Hair and makeup can range from $75 to $135 for each. Depending on the show, they will offer a hair and makeup package, which could save you some money and ensure you have someone who knows what they’re doing. Again, presentation is everything.
- Coach/Trainer $250-500
This charge will vary between coaching companies and individual coaches.
- Federation Card $135
NPC Card, 2022
- Registration (classes/ divisions) $100-250
National shows will sometimes run higher. It also depends on how many classes you are entering and if you are crossing over into another division.
- Tan $225+
Pro Tan and Liquid Sun Rayz are the companies we suggest. Also, factor in supplies for tanning prep.
- Jewelry $20-100+
Earrings, bracelets, and rings.
- Heels $30-150
The Shoe Fairy is our recommendation.
- Bikini/ Posing Suit $150-700
Angel Competition Bikinis and Toxic Angelz Competition Bikinis are our recommendations.
- Makeup $150+
This can be more if it’s a two day show. You can also do it yourself, but you will have to buy new makeup to match your skin tone and if you don’t normally do your makeup - it can add stress to your show day.
- Hair $30-100+
If there is a blowout bar/dry bar near your show? Easy, beautiful, and cost effective. Price can go up if two day show.

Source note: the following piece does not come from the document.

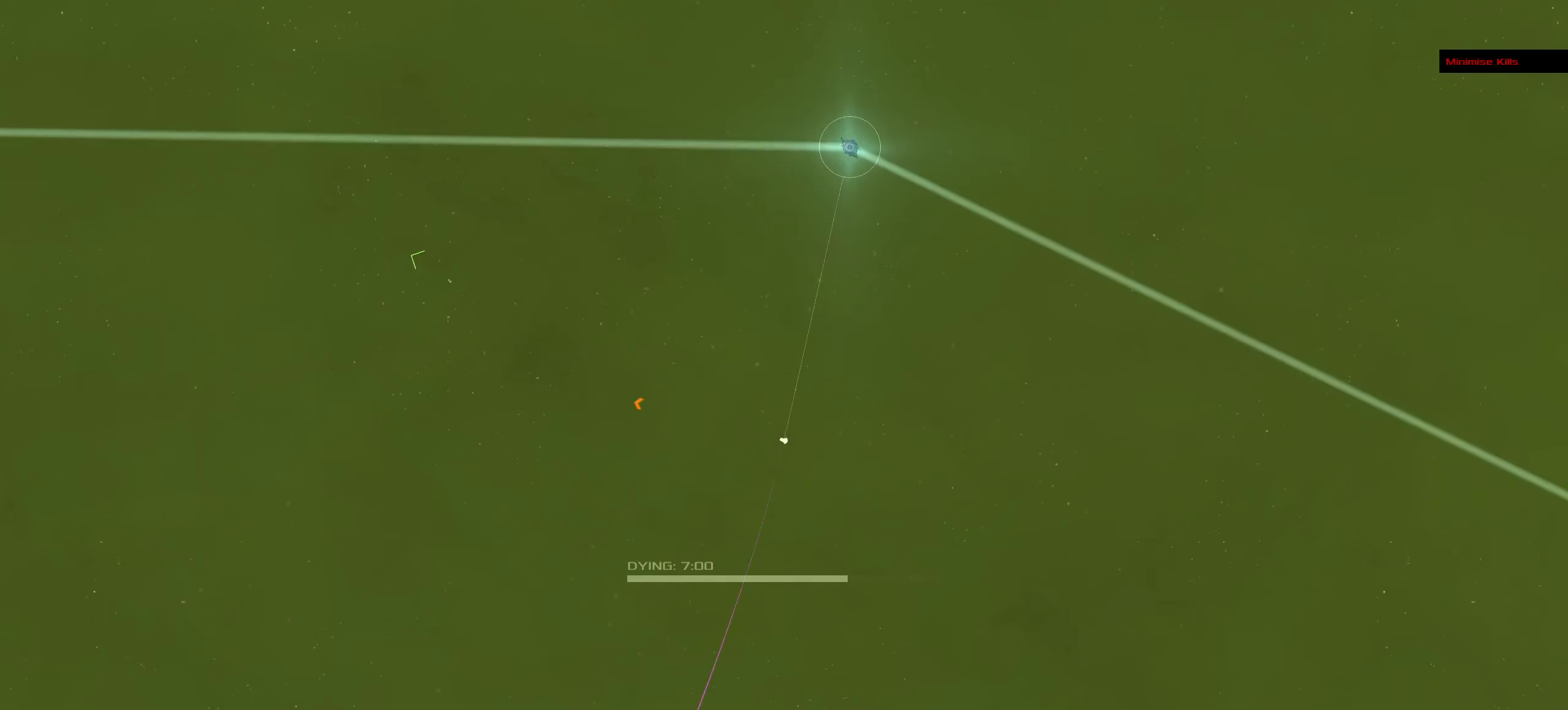
{"keys": [], "mouse": ["right"], "events": [[100, "mouse_right", "up"], [433, "mouse_right", "down"]]}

Also can do yourself - but be responsible with your time.
- Travel Costs Variable
Travel costs can depend on how far you travel - and can vary wildly show to show. We would strongly suggest staying in the host hotel if you can. Even if you live close by. Also factor in gas, uber, car rentals, flights, checked bags, etc.
- Hotel $150-200+/night
You will want to get there 3 days or more before if you are flying, especially if you are prone to swelling. Also you will want to stay the night after the show. You never know how late they will go.
- Food Variable
- Suit Adhesive $10
Bikini bite - most shows have it, but if not it’s nice to have on hand.
- Suit Stuffing $5
If you need to balance out your physique by adding boobs - some stuffed animal stuffing from hobby lobby or rice does the trick.
- Supplements Variable
PEDs and/or normal supplementation. If using PEDs - budget a few thousand more and also for post-cycle therapy and the needed blood tests. For normal supplementation like protein powder, pre-workout, probiotics, etc - add up what you use monthly and factor it into the budget!
- Posing Classes $20-200
We would highly suggest getting someone to look over your posing routine. We offer Skype calls, but will also recommend other we trust.
PUTTING IT ALL TOGETHER
Moral of the story: budget. You will be looking to spend about $2000 to $5000 throughout the entirety of prep. But, of course, this will all change depending on how many shows you decide to do, travel expenses involved, and additional posing classes you may add on towards the show. Your coaching service may offer posing instruction as an add-on.
Competing is fun, but it can be an expensive hobby. The good thing is, the stage will always be there, and you should not be in a rush to compete — especially if you are not financially stable. Be smart and do your research on all aspects. Most importantly, enjoy yourself and embrace the process!